Complaints provide the feedback that KPI's hate
Complaints provide the feedback from our consumers of services that we don't want to hear, yet provide the strongest source of improvement. At the same time 45 per cent of consumers are unhappy with how their complaint is handled - so are we learning or ignoring?
An American General once said, “If you don't like change, you'll like irrelevance even less”. Hopefully, there will not be a time where public services are irrelevant, but it is paramount for them to evolve and innovate, and the best way to do that is through feedback.
Complaining has two functions: the first is to resolve an issue; the second is to tell us where we can go further and improve on what we have. With KPI's, complaints become a negative and, to be honest, if you are receiving the complaint, it is always going to be negative. The harder part is to stand back and look at what was the cause and why.
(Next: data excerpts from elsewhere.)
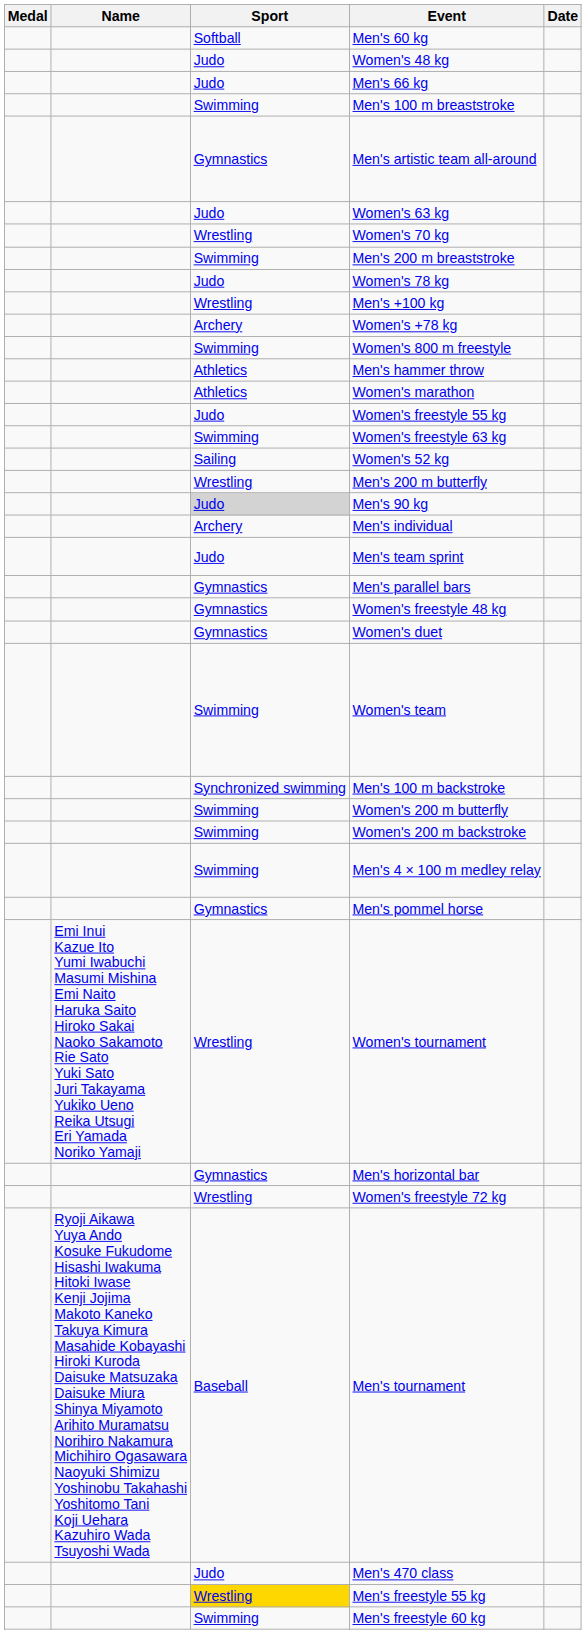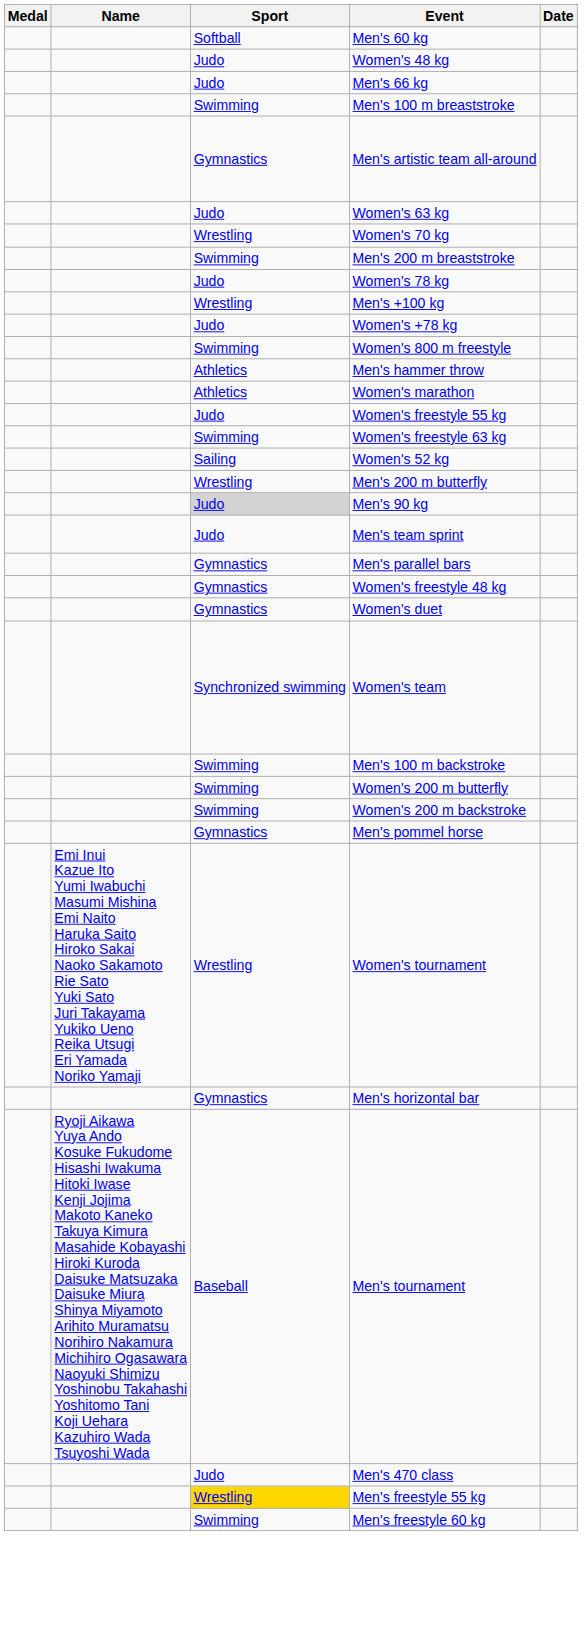Women's +78 kg | Sport: Archery -> Judo
- row: Archery | Men's individual
Women's team | Sport: Swimming -> Synchronized swimming
Men's 100 m backstroke | Sport: Synchronized swimming -> Swimming
- row: Swimming | Men's 4 × 100 m medley relay
- row: Wrestling | Women's freestyle 72 kg
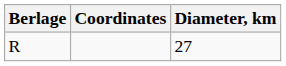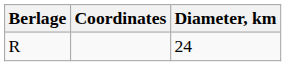R | Diameter, km: 27 -> 24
As part of that we need to consider how we engage with the consumers of services. These consumers often find it a battle to deal with public services, the same as they do for their key service providers, because we build our complaints process around our processes and our KPI's rather than the way we would want to engage with these services. By making complaints harder, you reduce complaints and help meet KPI's. This prevents good levels of satisfaction from those consumers, or gaining true insight and learnings.
45 per cent of consumers say they are dissatisfied or very dissatisfied when raising a complaint against their key services - that is shocking. If we want to use complaining to drive innovation, part of that innovation is the shift in our attitude towards what a complaint is and how we deal with it.
One Local Authority changed their complaints form to have a choice of two tick boxes, one to raise a complaint and the second feedback to improve services. When introduced, 85 per cent of consumers ticked to improve services. Perhaps this is like moving deckchairs on the Titantic, as the important feature is not how we describe complaints, but how we engage and learn from what we are being told.